Task description: Transcribe the entries below exactly; leave every image out.

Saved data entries
• • •
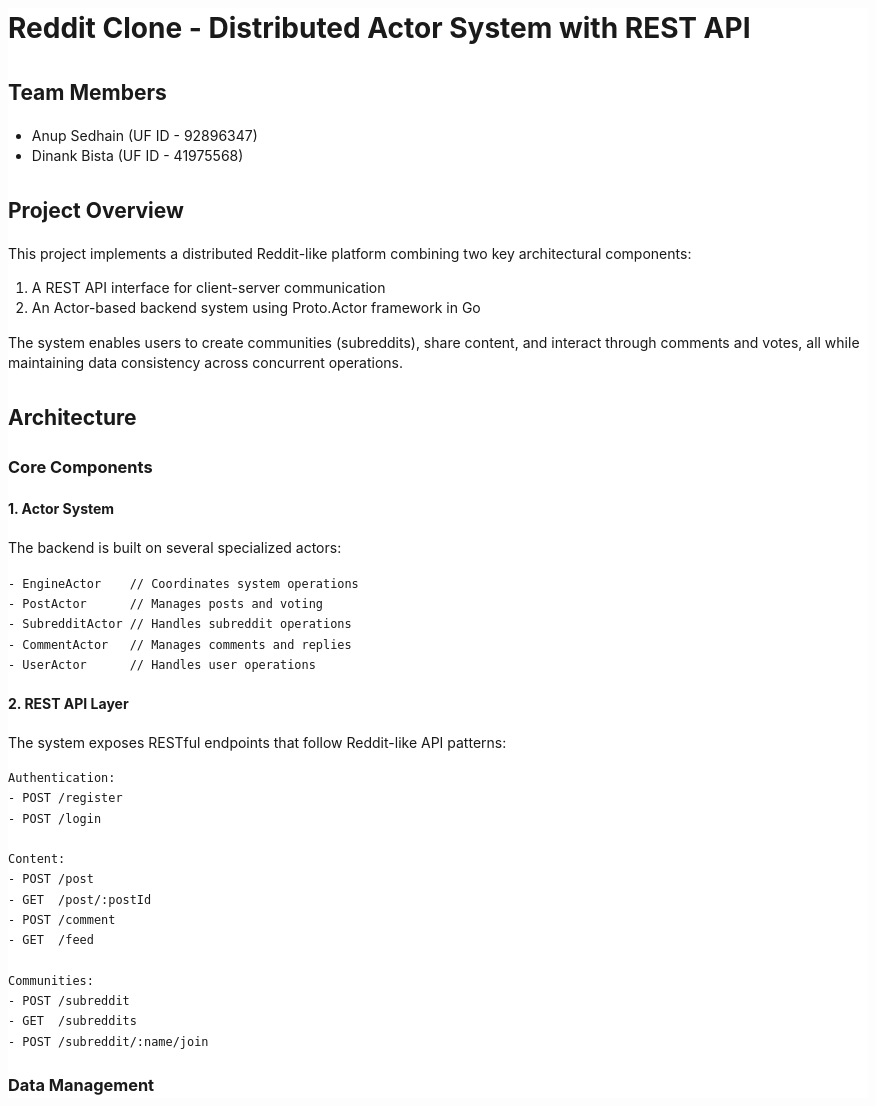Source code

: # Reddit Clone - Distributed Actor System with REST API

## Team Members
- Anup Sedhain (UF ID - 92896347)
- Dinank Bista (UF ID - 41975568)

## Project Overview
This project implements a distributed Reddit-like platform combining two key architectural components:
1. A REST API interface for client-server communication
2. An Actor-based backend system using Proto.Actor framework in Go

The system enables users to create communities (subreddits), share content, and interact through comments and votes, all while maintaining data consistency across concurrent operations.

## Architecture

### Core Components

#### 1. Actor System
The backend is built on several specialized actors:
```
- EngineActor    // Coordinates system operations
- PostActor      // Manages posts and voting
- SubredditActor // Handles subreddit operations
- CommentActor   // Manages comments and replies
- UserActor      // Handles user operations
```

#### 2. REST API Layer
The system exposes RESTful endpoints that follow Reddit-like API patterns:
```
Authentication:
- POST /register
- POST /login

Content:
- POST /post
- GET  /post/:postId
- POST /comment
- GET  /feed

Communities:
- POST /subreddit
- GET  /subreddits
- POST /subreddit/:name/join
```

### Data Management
• • •
Exercise response:
Source code

: # Reddit Clone - Distributed Actor System with REST API

## Team Members
- Anup Sedhain (UF ID - 92896347)
- Dinank Bista (UF ID - 41975568)

## Project Overview
This project implements a distributed Reddit-like platform combining two key architectural components:
1. A REST API interface for client-server communication
2. An Actor-based backend system using Proto.Actor framework in Go

The system enables users to create communities (subreddits), share content, and interact through comments and votes, all while maintaining data consistency across concurrent operations.

## Architecture

### Core Components

#### 1. Actor System
The backend is built on several specialized actors:
```
- EngineActor    // Coordinates system operations
- PostActor      // Manages posts and voting
- SubredditActor // Handles subreddit operations
- CommentActor   // Manages comments and replies
- UserActor      // Handles user operations
```

#### 2. REST API Layer
The system exposes RESTful endpoints that follow Reddit-like API patterns:
```
Authentication:
- POST /register
- POST /login

Content:
- POST /post
- GET  /post/:postId
- POST /comment
- GET  /feed

Communities:
- POST /subreddit
- GET  /subreddits
- POST /subreddit/:name/join
```

### Data Management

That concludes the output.